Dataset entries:
============================================================
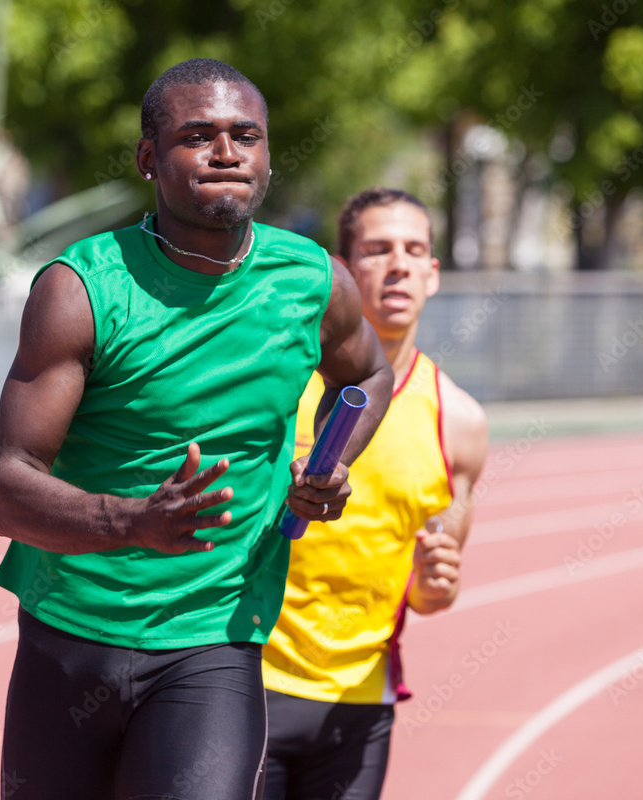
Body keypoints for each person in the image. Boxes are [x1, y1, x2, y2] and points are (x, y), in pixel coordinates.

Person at [0, 59, 393, 800]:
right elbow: (7, 491)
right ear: (149, 158)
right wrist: (135, 521)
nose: (226, 152)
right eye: (197, 136)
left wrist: (329, 461)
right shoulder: (80, 290)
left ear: (267, 156)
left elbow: (366, 376)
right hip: (70, 633)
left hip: (213, 638)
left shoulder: (314, 281)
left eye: (246, 136)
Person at [262, 188, 489, 800]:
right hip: (247, 679)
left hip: (359, 706)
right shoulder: (284, 382)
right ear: (342, 268)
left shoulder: (458, 422)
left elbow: (429, 588)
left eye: (414, 250)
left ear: (433, 274)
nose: (399, 265)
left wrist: (435, 586)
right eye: (378, 249)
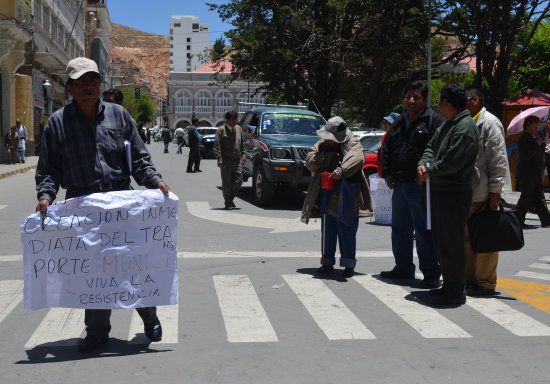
============================================================
_What this task involves:_
Start with the first line of the records above and end with the line containing "left hip: (359, 706)". Output those lines exactly, pictures excluded.

_Written response:_
Body keypoints for each person in the image. Boxes are [x1, y1, x2, y2] and points are (x, y), in pixel coordinates.

Person at [0, 59, 393, 800]:
right elbow: (7, 491)
right ear: (149, 158)
right wrist: (135, 521)
nose: (226, 152)
right eye: (197, 136)
left wrist: (329, 461)
right shoulder: (80, 290)
left ear: (267, 156)
left elbow: (366, 376)
right hip: (70, 633)
left hip: (213, 638)
left shoulder: (314, 281)
left eye: (246, 136)
Person at [262, 188, 489, 800]:
right hip: (247, 679)
left hip: (359, 706)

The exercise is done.